We can solve the problem by the approach artist suggested. But we can reduce the time complexity from O(mn) to O((number of words with size+number of words with size-1+number of words with+1))m.

Simply apply the binary search on the list given to find the first occurance of the word with size-1, It would take O(logn)(i.e. log one million= approximately 20). From that index onwards you can traverse the list to until you reach a word with size+2. Since the list is already sorted, We don't need to traverse the entire list.

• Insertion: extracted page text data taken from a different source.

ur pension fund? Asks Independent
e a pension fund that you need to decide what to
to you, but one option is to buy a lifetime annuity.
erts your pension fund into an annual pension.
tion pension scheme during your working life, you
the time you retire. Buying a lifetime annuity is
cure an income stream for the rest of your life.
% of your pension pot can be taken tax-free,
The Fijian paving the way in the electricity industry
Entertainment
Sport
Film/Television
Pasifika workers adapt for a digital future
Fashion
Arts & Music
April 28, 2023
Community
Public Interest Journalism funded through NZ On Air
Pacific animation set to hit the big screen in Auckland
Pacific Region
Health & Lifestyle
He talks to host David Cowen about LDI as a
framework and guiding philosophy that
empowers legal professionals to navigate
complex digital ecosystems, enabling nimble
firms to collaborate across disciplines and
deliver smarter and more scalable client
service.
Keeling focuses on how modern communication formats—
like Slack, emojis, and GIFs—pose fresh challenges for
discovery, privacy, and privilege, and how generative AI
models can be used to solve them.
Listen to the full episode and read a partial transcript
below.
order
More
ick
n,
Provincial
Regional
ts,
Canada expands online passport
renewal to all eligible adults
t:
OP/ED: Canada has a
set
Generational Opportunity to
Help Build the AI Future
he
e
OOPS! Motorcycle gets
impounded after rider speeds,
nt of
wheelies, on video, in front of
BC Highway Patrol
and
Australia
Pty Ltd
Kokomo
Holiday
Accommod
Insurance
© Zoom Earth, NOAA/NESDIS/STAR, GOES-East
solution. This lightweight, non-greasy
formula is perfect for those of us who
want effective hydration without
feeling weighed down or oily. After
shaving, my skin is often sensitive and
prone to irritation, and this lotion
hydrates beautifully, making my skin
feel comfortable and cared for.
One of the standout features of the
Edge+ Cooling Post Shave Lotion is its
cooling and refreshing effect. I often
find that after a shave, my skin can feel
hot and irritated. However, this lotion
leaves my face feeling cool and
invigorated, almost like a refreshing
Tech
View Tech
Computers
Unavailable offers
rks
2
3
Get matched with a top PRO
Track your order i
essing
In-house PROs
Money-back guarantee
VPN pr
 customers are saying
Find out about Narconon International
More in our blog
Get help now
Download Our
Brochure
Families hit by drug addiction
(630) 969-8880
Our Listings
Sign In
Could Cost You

Couldn't get the part where sum=2...i mean if we find exact match, sum=0, differ by 1 then sum=1. How does sum=2 fit in. Please explain.

This might be a little dumb question but nonetheless, would be great if you would explain.

here's a O(n*m) (n=no of words in the dictionary, m = max length of the word)complex solution with space O(52). Perform the following steps:

- The Artist November 12, 20121. Take all the words from the lis with length same as the given word or +/- 1

2. Create a letter count array/map of the given word (for eg if the word is "coverage" then a=1, c=1, e=2, g=1, r=1, v=1) (say a[26] contains the letter count from a to z)

3. take each word from step 1. create its letter count array (say b[26]

4 for i = 1 to 26 sum += abs(a[i]-b[i]). each word with sum value = 1 or 2 will be the required word.